La voix de l'arbitre résonna distinctement, teintée d'une indifférence routinière.
Jiang Yunlu laissa échapper un léger souffle, leva le poing droit en un geste de triomphe vers le ciel, et son visage s'illumina d'un sourire radieux, sans retenue.
Une nouvelle victoire sans faille — vingt-et-un à douze, cette fois. Son adversaire avait à peine pu riposter et se tenait maintenant la tête basse, abattue.
Belle et ridiculement douée — jusqu'où l'injustice du sort pouvait-elle aller ?
Serrant sa raquette, Jiang Yunlu repéra immédiatement Lin Mo et marcha droit sur lui, s'arrêtant juste devant. Elle releva fièrement le menton, les sourcils haut arqués.
On aurait dit qu'elle disait : « Tu vois comme je suis extraordinaire ? »
Lin Mo ne put s'empêcher de rire.

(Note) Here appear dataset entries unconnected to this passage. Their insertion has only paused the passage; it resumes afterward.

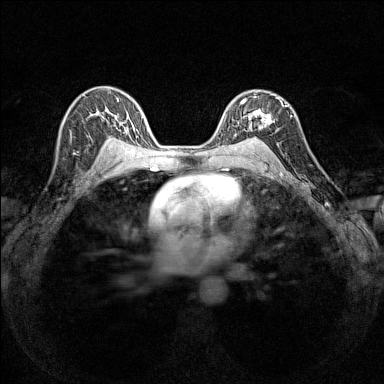
Breast MRI (dynamic contrast-enhanced), one axial slice; slice 98 of 160 in the series (ordered by position); dynamic contrast-enhanced series, time point 2 of 7 at this slice position (early post-contrast); 1.5 T; TE 1.8 ms, TR 5 ms; 1 mm slice thickness; 384 × 384 image matrix, field of view 280 × 280 mm. Female patient.
Structures marked on this image (semi-automatically segmented with operator editing):
- enhancing-tissue mask used for the functional tumour volume (all voxels passing the contrast-enhancement thresholds inside the analysis volume; usually the tumour): bounding box <236,94,282,139> (left, top, right, bottom; pixels)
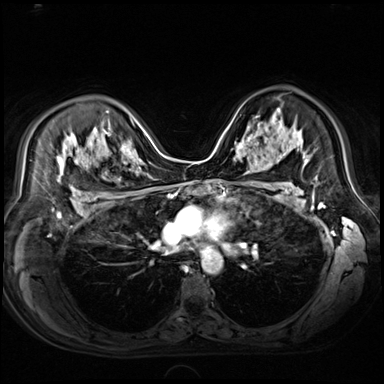
Breast MRI (dynamic contrast-enhanced), one axial slice. Slice 46 of 80 in the series (ordered by position). Dynamic contrast-enhanced series, time point 2 of 9 at this slice position (early post-contrast). 3 T. TE 1.4 ms, TR 4.3 ms. 2.5 mm slice thickness. 384 × 384 image matrix, field of view 360 × 360 mm. Female patient.
Structures marked on this image (semi-automatically segmented with operator editing):
- enhancing-tissue mask used for the functional tumour volume (all voxels passing the contrast-enhancement thresholds inside the analysis volume; usually the tumour): box from (x=243, y=126) to (x=261, y=153) px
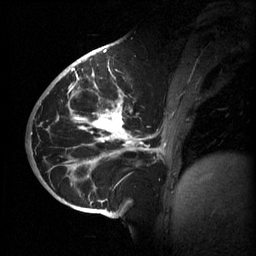
Breast MRI (dynamic contrast-enhanced), one sagittal slice. Position 27 of 60 along the scan axis. 3 images stored at this slice position (order not interpretable as contrast timing). 1.5 T. TE 4.2 ms, TR 11 ms. 2 mm slice thickness. 256 × 256 image matrix. Patient: female, 51 years.
Annotated regions visible in this slice (semi-automatic segmentation, software-assisted and operator-edited):
- analysis volume of interest (the breast-tissue region the enhancement analysis was run in; not a lesion): bounding box [x1, y1, x2, y2] px = [63, 80, 187, 201]
- tumour enhancement mask (voxels above the 70 % enhancement threshold inside the analysis volume of interest): [67, 80, 165, 201]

Quand cette fille gagnait, sa suffisance était impossible à cacher.
Il applaudit avec entrain, hochant la tête à plusieurs reprises, un sourire franc aux lèvres.
« Incroyable ! La fierté de Guangba, l'allure d'une championne ! »
Puis il lui prit la raquette des mains et fouilla dans son sac pour en sortir une gourde, en dévissa le bouchon et la lui tendit.
Jiang Yunlu l'accepta avec un sourire satisfait, en avala quelques gorgées rapides.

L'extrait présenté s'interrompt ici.